** WHAT TO WORK ON **
From the first line of the records through the line containing "Rendered at 1500 by 844 pixels.", retype every line exactly and nothing else.
== Segment start ==
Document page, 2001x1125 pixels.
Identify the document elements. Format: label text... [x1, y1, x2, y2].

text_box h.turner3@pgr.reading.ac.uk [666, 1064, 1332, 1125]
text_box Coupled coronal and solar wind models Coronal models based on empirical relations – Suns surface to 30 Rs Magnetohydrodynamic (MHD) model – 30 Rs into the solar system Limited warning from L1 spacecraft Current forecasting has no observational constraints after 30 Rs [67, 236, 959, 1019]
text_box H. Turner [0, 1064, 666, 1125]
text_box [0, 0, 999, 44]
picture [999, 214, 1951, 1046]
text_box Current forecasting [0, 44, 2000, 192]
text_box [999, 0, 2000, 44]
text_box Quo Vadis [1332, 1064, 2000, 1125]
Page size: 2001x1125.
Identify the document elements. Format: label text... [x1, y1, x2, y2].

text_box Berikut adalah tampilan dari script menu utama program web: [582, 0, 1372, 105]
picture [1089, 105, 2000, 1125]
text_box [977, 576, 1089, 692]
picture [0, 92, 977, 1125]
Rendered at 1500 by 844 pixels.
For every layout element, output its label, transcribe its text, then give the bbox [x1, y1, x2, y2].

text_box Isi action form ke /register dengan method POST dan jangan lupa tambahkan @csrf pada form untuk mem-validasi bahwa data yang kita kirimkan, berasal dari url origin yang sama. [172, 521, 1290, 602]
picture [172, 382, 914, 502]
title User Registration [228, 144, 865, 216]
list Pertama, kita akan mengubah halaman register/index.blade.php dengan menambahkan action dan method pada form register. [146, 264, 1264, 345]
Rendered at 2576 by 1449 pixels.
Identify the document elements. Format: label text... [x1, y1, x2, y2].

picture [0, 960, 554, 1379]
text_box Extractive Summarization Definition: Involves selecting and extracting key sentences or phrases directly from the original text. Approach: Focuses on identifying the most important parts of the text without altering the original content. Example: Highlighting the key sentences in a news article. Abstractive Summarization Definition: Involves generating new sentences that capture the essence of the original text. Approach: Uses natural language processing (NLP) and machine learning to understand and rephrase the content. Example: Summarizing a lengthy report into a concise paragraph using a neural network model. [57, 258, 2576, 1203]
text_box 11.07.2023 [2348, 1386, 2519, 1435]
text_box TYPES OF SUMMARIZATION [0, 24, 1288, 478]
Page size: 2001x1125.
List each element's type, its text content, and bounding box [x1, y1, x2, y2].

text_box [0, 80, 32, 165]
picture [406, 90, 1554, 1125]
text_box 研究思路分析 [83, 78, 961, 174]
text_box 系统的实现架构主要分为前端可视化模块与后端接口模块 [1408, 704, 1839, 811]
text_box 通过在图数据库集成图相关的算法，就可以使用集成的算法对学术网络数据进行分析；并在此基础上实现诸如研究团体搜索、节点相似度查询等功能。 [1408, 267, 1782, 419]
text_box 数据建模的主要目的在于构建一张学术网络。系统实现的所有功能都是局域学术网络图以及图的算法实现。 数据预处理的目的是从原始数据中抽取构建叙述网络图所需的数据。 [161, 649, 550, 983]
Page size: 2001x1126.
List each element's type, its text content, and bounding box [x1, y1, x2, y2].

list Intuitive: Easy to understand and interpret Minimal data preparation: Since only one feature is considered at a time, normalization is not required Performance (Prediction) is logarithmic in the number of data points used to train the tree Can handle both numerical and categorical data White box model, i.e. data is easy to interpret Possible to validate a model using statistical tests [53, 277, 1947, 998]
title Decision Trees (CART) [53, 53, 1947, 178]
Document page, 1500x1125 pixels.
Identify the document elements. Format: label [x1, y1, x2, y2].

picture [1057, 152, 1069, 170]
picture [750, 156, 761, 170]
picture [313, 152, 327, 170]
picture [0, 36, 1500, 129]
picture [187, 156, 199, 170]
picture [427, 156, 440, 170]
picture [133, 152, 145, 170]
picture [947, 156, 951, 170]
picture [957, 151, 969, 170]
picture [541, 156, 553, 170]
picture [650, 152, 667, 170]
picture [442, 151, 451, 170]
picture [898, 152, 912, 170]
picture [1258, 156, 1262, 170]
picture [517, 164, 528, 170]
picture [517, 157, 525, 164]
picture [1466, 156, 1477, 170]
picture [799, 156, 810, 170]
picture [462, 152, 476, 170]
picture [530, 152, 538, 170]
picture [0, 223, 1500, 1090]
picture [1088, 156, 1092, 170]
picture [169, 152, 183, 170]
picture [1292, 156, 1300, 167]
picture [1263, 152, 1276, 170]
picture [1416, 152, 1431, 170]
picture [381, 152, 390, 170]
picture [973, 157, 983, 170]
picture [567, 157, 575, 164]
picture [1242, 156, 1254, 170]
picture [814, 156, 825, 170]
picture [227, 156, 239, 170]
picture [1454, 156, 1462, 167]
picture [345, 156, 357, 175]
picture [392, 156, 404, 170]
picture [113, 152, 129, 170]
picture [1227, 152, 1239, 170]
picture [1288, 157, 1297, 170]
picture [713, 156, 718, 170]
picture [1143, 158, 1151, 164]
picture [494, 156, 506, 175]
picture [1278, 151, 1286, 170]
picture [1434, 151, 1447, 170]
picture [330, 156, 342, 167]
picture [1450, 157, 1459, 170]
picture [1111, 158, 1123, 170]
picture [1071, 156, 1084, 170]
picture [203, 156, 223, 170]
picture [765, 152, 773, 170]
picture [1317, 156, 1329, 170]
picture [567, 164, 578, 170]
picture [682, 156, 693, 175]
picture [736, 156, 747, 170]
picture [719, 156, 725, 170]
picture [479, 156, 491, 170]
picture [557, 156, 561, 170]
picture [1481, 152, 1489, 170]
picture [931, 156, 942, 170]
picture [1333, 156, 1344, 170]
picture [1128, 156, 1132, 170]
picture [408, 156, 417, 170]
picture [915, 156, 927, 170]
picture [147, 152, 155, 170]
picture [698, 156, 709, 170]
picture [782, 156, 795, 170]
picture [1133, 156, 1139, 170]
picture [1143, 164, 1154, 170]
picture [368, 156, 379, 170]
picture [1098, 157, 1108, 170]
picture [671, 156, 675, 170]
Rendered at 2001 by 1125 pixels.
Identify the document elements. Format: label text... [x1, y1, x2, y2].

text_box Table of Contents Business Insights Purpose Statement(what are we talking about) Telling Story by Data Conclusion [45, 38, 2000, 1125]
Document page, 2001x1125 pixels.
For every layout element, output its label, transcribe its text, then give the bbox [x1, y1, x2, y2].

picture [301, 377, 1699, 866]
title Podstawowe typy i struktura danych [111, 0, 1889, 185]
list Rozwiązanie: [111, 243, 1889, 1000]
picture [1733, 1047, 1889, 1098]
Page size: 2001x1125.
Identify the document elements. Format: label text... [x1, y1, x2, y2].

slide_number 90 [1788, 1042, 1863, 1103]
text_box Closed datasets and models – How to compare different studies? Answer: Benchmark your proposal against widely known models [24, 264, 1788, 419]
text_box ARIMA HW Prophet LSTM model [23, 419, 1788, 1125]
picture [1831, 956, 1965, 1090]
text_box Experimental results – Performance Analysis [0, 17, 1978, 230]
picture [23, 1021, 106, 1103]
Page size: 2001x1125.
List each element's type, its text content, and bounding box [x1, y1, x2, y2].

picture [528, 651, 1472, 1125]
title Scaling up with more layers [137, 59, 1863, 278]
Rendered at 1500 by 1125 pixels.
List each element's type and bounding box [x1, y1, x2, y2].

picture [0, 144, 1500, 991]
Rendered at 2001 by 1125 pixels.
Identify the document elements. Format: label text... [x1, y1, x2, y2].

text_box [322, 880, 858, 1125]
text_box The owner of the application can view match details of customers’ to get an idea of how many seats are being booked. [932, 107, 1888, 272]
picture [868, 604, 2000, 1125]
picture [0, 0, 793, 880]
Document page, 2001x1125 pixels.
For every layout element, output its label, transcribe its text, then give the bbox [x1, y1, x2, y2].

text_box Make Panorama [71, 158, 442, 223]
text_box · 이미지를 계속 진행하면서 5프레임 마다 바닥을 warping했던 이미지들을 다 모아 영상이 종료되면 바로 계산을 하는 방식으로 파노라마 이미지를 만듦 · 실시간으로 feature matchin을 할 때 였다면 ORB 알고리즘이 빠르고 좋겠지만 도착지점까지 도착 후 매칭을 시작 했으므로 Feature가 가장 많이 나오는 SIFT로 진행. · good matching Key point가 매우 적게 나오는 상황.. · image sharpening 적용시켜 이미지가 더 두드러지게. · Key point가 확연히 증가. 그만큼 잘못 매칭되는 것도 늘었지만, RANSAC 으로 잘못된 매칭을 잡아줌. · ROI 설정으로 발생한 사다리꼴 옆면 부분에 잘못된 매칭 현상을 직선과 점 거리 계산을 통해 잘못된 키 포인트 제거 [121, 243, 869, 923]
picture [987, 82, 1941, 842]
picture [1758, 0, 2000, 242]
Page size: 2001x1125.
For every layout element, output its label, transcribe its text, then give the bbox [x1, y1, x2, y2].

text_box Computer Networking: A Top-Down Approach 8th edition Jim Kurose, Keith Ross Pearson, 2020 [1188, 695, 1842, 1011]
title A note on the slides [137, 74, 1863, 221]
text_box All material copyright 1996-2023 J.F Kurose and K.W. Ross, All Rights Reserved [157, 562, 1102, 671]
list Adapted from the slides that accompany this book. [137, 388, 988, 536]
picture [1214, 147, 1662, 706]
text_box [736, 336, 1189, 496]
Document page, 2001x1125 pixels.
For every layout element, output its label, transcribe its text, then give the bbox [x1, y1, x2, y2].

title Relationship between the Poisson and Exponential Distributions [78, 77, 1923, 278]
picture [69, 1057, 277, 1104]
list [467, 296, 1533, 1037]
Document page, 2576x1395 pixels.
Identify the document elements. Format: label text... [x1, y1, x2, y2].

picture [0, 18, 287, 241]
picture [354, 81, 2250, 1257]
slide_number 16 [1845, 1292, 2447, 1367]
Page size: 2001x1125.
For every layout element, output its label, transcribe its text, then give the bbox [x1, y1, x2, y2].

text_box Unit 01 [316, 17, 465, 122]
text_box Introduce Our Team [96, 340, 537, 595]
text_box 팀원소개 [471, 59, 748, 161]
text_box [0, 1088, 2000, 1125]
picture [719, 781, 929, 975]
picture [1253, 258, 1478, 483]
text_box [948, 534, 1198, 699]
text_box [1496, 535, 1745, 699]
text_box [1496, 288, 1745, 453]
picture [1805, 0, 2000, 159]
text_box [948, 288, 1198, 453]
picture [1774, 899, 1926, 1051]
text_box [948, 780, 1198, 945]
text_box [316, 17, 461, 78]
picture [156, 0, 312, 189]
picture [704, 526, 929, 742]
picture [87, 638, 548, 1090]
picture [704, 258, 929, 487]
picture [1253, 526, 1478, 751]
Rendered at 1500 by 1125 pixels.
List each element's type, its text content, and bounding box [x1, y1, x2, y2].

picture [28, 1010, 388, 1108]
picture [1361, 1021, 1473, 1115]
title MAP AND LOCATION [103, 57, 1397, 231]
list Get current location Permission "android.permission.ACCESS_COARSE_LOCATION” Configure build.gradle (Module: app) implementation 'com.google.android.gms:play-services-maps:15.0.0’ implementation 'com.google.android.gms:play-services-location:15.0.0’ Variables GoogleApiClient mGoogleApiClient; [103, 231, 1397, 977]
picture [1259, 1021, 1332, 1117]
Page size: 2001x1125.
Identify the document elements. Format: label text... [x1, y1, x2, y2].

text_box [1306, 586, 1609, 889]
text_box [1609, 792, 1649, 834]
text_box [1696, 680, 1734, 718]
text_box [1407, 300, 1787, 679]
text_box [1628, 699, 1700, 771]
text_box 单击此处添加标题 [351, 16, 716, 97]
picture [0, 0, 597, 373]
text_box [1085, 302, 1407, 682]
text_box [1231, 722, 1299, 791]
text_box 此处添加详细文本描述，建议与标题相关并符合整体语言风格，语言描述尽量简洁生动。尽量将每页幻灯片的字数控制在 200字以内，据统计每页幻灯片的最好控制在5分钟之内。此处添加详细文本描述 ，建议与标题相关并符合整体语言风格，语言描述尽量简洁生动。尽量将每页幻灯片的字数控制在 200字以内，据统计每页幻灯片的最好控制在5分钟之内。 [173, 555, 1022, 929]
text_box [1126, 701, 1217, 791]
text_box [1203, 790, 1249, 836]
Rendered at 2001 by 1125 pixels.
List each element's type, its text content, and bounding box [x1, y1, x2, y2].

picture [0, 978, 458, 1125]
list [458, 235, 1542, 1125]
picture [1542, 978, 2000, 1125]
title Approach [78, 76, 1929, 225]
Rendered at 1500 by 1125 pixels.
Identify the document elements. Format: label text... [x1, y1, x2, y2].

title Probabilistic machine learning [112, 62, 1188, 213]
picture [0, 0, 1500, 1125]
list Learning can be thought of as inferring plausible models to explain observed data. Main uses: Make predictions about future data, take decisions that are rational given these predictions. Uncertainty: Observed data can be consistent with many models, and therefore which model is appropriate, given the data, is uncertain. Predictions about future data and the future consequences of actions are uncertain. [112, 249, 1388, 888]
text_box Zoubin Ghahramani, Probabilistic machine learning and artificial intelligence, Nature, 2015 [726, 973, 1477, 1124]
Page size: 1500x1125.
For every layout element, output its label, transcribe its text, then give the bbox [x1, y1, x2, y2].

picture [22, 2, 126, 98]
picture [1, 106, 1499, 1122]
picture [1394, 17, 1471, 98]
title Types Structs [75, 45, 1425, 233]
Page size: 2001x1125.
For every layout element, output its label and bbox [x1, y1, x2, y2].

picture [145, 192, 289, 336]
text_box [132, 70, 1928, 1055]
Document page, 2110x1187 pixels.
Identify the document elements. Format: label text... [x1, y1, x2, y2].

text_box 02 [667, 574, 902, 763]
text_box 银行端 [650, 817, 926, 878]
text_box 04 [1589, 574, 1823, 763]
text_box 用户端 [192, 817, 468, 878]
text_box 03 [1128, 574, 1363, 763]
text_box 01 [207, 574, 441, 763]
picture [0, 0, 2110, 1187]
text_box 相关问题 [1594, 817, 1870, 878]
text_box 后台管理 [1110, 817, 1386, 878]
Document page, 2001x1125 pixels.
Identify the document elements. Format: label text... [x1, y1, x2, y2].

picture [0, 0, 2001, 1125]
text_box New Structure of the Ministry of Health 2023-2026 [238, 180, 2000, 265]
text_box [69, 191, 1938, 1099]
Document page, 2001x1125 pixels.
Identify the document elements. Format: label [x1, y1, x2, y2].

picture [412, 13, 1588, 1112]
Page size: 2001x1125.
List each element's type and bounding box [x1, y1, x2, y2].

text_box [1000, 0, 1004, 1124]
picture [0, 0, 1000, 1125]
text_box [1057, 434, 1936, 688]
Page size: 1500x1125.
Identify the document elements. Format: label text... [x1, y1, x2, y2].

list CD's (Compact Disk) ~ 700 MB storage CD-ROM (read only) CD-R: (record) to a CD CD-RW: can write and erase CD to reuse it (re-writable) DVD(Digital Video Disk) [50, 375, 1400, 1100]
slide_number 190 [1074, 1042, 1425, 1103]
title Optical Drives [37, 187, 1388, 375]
== Segment end ==
** RESULT OF THE EXERCISE **
Document page, 2001x1125 pixels.
Identify the document elements. Format: label text... [x1, y1, x2, y2].

text_box h.turner3@pgr.reading.ac.uk [666, 1064, 1332, 1125]
text_box Coupled coronal and solar wind models Coronal models based on empirical relations – Suns surface to 30 Rs Magnetohydrodynamic (MHD) model – 30 Rs into the solar system Limited warning from L1 spacecraft Current forecasting has no observational constraints after 30 Rs [67, 236, 959, 1019]
text_box H. Turner [0, 1064, 666, 1125]
text_box [0, 0, 999, 44]
picture [999, 214, 1951, 1046]
text_box Current forecasting [0, 44, 2000, 192]
text_box [999, 0, 2000, 44]
text_box Quo Vadis [1332, 1064, 2000, 1125]
Page size: 2001x1125.
Identify the document elements. Format: label text... [x1, y1, x2, y2].

text_box Berikut adalah tampilan dari script menu utama program web: [582, 0, 1372, 105]
picture [1089, 105, 2000, 1125]
text_box [977, 576, 1089, 692]
picture [0, 92, 977, 1125]
Rendered at 1500 by 844 pixels.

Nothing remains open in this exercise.